Particularly, the inventors of the present invention have analysed the mechanism and time course of the rapid induction of AABs which occurs in patients suffering from sepsis, and particularly in patients suffering from COVID-19, who develop ARDS. So, in the context of the present invention, a multiplex array has been designed for simultaneous detection of acute phase components and AABs against a specific panel of autoantigens.

Particularly, Figure 1 and Figure 2 show ROC curves indicating an AUC value of 0.8 when AABs against TNFR1 and SFTPD were detected, and an AUC value of 0.875 when AABs against AGPT2, CB, IL2RA, IL2RB, SELE, SFTPD, TNFR1 and TNFS1B were detected. So, the identification of AABs against TNFR1 and SFTPD or AGPT2, CB, IL2RA, IL2RB, SELE, SFTPD, TNFR1 and TNFS1B is herein confirmed as a reliable strategy for prognosing whether patients suffering from sepsis, preferably COVID-19 patients, will have a bad prognosis which, in the context of the present invention, means that the patient has an increased risk of developing ARDS.

So, the first embodiment of the present invention refers to an in vitro method (hereinafter “ method of the invention ”) for the prognosis of patients suffering from sepsis which comprises assessing the presence of AABs against TNFR1 and SFTPD in a biological sample obtained from the patient, wherein the presence of AABs against TNFR1 and SFTPD is an indication that the patient suffering from sepsis has a bad prognosis.

In a preferred embodiment, the present invention comprises assessing the presence of AABs against AGPT2, CB, IL2RA, IL2RB, SELE, SFTPD, TNFR1 and TNFS1B in a biological sample obtained from the patient, wherein the presence of AABs against AGPT2, CB, IL2RA, IL2RB, SELE, SFTPD, TNFR1 and TNFS1B is an indication that the patient suffering from sepsis has a bad prognosis.

In a preferred embodiment, the presence of AABs against TNFR1 and SFTPD or AGPT2, CB, IL2RA, IL2RB, SELE, SFTPD, TNFR1 and TNFS1B is an indication that the patient suffering from sepsis will develop ARDS.

In a preferred embodiment, the method of the invention further comprises assessing the presence of autoantibodies against TNFRSF6B, MUC1, MOK and CXCL8 and/or IL2RB, SFTPD, TNFRSF1B and AGPT2 in a biological sample obtained from the patient, wherein the presence of autoantibodies against TNFRSF6B, MUC1, MOK and CXCL8 and/or IL2RB, SFTPD, TNFRSF1B and AGPT2 is an indication that the patient will develop ARDS with high severity. So, the assessment of autoantibodies against TNFRSF6B, MUC1, MOK and CXCL8 and/or IL2RB, SFTPD, TNFRSF1B and AGPT2 can be used for stratifying or differentiating patients who will develop ARDS with high (or higher) severity from other patients who will develop ARDS with low (or lower) severity.

The second embodiment of the present invention refers to the in vitro use of TNFR1 and SFTPD or of AABs against TNFR1 and SFTPD for the prognosis of patients suffering from sepsis.

■ ■ ■

- _Assignment_
Print the portion of the extract on autoantibodies in sepsis that begins at the words "In a preferred embodiment, the present" and stops after the words "will develop ARDS.". The lines after this note come from another source.

- _Stored items_
■ ■ ■

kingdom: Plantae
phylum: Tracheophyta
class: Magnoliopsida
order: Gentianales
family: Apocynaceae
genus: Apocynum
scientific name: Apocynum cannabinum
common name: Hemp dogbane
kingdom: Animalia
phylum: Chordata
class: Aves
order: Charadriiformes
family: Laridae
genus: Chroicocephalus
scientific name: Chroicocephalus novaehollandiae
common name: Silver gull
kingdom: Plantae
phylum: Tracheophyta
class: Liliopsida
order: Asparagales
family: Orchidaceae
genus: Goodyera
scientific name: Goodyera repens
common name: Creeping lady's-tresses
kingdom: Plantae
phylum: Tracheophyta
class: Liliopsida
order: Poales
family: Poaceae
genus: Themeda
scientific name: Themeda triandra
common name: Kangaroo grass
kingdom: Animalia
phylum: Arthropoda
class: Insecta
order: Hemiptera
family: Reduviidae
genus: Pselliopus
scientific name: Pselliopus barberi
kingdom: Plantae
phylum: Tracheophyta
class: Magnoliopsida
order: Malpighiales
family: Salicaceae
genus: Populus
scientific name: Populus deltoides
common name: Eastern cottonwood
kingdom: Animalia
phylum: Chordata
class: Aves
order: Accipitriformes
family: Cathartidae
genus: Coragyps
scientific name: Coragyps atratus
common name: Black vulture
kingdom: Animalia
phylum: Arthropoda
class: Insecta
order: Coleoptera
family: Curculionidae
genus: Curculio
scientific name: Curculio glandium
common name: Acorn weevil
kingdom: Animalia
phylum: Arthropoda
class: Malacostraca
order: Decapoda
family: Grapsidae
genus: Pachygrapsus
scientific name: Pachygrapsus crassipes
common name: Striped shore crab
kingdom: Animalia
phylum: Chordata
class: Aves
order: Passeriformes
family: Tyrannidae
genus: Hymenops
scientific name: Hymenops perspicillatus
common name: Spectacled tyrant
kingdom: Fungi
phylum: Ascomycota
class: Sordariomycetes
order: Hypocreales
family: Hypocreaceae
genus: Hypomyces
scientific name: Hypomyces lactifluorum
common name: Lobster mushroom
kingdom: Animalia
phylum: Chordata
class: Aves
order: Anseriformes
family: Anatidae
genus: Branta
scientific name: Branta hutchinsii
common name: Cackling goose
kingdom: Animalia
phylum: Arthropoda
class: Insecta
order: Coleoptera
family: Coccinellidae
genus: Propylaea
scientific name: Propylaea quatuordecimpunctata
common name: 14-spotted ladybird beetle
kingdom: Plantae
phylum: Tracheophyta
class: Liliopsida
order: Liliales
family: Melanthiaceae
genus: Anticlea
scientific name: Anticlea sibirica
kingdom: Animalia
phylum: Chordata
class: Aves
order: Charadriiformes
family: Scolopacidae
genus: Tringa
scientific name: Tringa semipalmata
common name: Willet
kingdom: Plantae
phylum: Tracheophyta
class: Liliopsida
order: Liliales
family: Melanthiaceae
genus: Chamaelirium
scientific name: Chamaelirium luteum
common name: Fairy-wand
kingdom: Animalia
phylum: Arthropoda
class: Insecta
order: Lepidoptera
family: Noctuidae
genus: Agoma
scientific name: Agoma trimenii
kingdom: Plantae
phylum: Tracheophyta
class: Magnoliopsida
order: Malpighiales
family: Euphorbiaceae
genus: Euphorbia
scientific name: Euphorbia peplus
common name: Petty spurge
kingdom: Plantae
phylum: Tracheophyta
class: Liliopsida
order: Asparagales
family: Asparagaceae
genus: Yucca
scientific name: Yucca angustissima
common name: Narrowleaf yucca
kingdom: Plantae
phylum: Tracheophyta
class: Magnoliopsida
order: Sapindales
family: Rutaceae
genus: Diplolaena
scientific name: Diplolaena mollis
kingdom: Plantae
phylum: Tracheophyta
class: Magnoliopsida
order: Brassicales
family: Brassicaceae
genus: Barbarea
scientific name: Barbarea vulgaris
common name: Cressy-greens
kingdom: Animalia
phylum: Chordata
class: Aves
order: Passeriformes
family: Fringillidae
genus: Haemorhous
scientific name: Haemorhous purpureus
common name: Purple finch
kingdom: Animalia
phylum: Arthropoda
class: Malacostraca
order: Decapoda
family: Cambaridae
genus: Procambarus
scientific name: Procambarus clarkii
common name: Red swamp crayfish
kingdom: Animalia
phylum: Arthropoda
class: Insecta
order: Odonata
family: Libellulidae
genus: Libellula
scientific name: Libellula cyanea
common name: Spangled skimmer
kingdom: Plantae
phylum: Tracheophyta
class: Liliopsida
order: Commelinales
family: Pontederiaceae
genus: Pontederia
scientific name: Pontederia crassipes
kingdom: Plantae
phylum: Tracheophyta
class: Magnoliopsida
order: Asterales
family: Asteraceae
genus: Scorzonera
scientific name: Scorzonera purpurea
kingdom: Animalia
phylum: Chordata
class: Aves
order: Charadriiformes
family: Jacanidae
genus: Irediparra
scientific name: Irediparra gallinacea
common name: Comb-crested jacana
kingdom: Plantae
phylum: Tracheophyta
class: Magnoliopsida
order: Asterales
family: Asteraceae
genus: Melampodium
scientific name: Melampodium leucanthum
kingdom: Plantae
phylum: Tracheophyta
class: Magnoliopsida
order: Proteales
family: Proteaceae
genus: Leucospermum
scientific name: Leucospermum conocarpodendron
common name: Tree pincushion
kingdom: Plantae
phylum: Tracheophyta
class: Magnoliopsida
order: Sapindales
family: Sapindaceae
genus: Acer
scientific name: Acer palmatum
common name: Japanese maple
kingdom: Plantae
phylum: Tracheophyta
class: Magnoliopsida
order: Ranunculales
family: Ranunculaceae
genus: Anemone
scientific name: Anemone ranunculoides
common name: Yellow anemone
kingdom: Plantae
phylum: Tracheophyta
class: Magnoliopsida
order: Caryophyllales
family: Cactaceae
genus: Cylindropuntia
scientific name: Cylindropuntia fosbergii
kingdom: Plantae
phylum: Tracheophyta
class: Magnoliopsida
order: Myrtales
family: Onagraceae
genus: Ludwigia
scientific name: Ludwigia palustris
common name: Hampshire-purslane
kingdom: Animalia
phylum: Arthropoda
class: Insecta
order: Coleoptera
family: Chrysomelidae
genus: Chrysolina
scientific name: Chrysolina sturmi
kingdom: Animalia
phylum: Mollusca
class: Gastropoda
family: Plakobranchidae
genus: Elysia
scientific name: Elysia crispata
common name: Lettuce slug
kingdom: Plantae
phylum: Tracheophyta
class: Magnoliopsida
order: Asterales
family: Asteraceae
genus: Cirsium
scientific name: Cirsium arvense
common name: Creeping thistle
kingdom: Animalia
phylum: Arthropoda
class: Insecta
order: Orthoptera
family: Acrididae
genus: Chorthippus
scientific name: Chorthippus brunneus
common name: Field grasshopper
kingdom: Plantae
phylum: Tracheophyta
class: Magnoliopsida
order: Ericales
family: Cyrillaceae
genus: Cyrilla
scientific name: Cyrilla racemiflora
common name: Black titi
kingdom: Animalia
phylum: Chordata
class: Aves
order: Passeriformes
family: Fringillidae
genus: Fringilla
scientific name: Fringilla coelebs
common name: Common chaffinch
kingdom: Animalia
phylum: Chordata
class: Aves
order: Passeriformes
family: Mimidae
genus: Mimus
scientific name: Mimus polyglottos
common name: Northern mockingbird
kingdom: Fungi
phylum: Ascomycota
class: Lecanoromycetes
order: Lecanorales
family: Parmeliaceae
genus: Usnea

■ ■ ■

- _Exercise response_
In a preferred embodiment, the present invention comprises assessing the presence of AABs against AGPT2, CB, IL2RA, IL2RB, SELE, SFTPD, TNFR1 and TNFS1B in a biological sample obtained from the patient, wherein the presence of AABs against AGPT2, CB, IL2RA, IL2RB, SELE, SFTPD, TNFR1 and TNFS1B is an indication that the patient suffering from sepsis has a bad prognosis.

In a preferred embodiment, the presence of AABs against TNFR1 and SFTPD or AGPT2, CB, IL2RA, IL2RB, SELE, SFTPD, TNFR1 and TNFS1B is an indication that the patient suffering from sepsis will develop ARDS.